As I discuss in my post here, there are quite a few reasonable reasons why an old person might wish to turn down a doctor suggesting something such as a pacemaker, a heart valve operation, an ICD device implantation, or a medical test that might discover some previously unknown risk:  

  • An old person might want to avoid the endless complications and hassles of long medical treatment, and might want to keep things as simple a possible. 
  • An old person might be wary of causing great medical expenditures that he or his family might have to pay very much for. 
  • An old person might want to stay away from hospitals and nursing homes for fear of catching an infectious disease in a hospital or nursing home, as very many people did (with lethal results) during the height of the COVID-19 pandemic. 
  • An old person might wish to avoid the side effects that can occur from some type of medical treatments such as pacemakers or ICD devices. 
  • An old person may be afraid that some fancy medical treatment path that extends his life may actually have the indirect side effect of increasing the number of years he has to spend in a state of pain, confusion or disability.
  • An old person might wish to minimize his own medical expenses and use of the time and equipment of medical personnel, on the grounds that such time, resources and effort should be focused on younger people.
  • Knowing how often very old people suffer from pain, and knowing that he lives in a country such as the United States that does not currently make it easy for very old people to get the pain medication that they need, particularly people with low mobility, an old person might think that medical procedures maximizing his lifespan may have the effect of buying him years of unnecessary pain. 
  • An old person might hate spending time in hospital rooms, and may want to adhere to a policy minimizing his time in hospitals.
  • An old person may feel disgusted by treatments that may make him feel like a man/machine hybrid or a man/animal hybrid (treatments such as heart valve replacements that often use parts from cows or pigs).  
  • An old person might be skeptical of claims of medical benefits of some complicated procedure, and be worried about the small percentage of times in which such procedures go wrong, and result in death or injury to the patient, or cases in which people catch infectious diseases from being in hospitals. 
  • Believing in life after death, an old person may have little interest in very complicated and expensive medical procedure programs that may give him no more than a few years more of earthly life. 
  • An old person may not want to have tests which reveal risks to his health or happiness that he does not wish to worry about.
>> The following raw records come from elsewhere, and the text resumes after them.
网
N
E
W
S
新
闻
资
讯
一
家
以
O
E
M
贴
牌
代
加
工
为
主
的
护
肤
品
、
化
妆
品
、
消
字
He may realize that very great psychological harm can be done if he receives worrying medical information that he did not need to be told about. 
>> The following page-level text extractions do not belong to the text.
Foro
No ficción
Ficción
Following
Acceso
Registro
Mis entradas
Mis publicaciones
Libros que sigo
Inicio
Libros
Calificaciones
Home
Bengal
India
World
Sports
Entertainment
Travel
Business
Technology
  • An old person might be worried that some treatment that reduces his chance of dying one way will in effect be a treatment that increases his chance of dying in some other way that is even worse, such as death by Alzheimer's disease or a slow painful death by cancer. 
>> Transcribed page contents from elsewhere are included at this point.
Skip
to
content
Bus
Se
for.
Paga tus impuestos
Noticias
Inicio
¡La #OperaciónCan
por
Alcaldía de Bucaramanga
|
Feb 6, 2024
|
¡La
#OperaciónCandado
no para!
  • An old person might very greatly prefer to quietly die at the familiar locale of his home, surrounded by his family members, pets, or personal possessions, rather than spending his last days or weeks in some noisy, unnatural and utterly unfamiliar hi-tech environment, hooked up to machines such as heart rate monitors.  
  • An old person might wish to have nothing to do with the kind of futile care that a nurse describes in this article. 
We seem to never hear about such issues on shows like The Resident. Instead we are given a kind of brainwashing in the dubious idea that every person should follow a simplistic "spend every dollar to give me every possible day of  earthly life" approach in making medical decisions.